Despite the fact that women have been going through menstruation since time eternal, some people are still acting as though it is an embarrassing, dirty, bad, disgusting, or shameful occurrence. Some either pretend menstruation doesn’t exist or only speak about it in hushed tones.
In a survey of women, period leaks were listed as the second most embarrassing thing that could happen to women while she was exercising (beat only by urinary leakage).
Sadly in some parts of the world, women don’t have access to sanitary pads or tampons, and women who are menstruating are forced to stop going to school, avoid social interactions, and are banned from religious services. Perhaps even worse is that a lack of education and access to menstrual hygiene items is associated with significant health problems. According to BBC Magazine, “Approximately 70% of all reproductive diseases in India are caused by poor menstrual hygiene.” This menstruation taboo is having significant health impacts among many Indian females.
Urinary tract infections
News flash: urinary tract infections (UTIs) occur in 50 to 60 percent of adult women during their lifetime, and among women aged older than 65, the rate is about twice that seen in the general female population.
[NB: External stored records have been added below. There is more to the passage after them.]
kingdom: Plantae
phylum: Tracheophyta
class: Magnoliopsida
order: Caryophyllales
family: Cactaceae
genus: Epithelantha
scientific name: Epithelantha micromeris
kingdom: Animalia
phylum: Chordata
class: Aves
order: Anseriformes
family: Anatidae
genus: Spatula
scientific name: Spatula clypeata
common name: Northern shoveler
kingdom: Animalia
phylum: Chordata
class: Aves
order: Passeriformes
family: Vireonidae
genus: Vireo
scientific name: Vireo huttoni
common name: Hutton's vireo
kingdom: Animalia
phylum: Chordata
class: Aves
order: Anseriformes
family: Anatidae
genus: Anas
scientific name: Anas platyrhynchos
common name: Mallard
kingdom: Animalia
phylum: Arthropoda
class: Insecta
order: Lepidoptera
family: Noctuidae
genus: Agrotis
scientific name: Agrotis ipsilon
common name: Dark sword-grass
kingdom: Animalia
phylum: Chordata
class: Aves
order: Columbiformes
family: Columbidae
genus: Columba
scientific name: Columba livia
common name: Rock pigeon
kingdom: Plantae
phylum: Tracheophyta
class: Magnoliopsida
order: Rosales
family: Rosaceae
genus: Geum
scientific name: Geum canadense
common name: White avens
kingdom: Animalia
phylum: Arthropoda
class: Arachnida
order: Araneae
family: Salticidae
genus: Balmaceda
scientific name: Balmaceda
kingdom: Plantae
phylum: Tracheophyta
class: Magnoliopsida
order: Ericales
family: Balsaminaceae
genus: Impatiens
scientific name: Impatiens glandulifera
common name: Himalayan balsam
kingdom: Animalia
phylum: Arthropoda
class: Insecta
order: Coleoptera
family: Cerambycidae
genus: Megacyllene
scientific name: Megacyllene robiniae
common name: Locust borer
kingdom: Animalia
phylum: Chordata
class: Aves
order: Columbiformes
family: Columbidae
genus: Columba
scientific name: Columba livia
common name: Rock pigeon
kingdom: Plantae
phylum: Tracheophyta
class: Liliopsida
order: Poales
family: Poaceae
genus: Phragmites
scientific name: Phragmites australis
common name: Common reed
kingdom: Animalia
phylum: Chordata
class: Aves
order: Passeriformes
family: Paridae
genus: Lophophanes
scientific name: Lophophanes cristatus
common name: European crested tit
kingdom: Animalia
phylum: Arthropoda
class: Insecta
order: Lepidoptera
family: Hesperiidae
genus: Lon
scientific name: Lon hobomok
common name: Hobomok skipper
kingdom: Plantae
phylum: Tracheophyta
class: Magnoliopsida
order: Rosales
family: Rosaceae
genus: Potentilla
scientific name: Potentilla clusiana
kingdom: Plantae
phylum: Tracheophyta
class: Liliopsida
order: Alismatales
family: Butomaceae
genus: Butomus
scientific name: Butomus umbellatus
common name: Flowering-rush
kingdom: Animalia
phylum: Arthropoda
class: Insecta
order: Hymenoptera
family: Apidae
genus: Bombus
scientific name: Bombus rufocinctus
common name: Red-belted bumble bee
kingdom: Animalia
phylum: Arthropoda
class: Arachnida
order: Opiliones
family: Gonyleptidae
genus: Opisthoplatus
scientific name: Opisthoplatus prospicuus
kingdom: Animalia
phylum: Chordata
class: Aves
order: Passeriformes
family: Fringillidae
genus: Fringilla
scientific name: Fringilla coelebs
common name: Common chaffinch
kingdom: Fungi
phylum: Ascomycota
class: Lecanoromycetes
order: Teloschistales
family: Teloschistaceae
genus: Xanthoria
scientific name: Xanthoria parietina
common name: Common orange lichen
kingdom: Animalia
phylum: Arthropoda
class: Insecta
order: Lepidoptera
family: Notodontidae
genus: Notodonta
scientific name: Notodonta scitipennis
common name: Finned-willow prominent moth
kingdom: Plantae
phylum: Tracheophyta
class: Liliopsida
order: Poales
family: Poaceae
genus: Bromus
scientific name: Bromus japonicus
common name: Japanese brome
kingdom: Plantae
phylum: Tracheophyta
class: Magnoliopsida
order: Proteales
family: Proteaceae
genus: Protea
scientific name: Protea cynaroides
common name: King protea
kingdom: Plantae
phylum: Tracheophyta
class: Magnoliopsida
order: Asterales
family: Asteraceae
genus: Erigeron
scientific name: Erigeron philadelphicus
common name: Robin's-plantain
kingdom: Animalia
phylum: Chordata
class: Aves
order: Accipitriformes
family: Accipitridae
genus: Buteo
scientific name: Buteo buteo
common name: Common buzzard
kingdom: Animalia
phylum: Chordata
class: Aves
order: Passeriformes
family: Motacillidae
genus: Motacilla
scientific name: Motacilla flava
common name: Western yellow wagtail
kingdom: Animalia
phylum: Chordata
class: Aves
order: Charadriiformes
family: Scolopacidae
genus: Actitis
UTIs seem to be synonymous with being female, yet men get urinary tract infections too, although you don’t hear much about them.
Women, the general public, and the healthcare community need to step up and acknowledge how common these infections are and how they can interfere with the daily activities of both women and men.
[Editor's Note: Utiva Health has a line of supplements with the clinically proven dose of PACs shown to relieve and prevent future UTIs. If you suspect you have a UTI, you can use one of their test strips to check in the comfort of your home. The test strips use the same test your doctor would use.]
Women’s health taboos are alive and, unfortunately, still circulating well. Women themselves can help squash these taboos by becoming educated about each of these issues and helping others better understand them. In addition, women need to support each other as they live through these health challenges.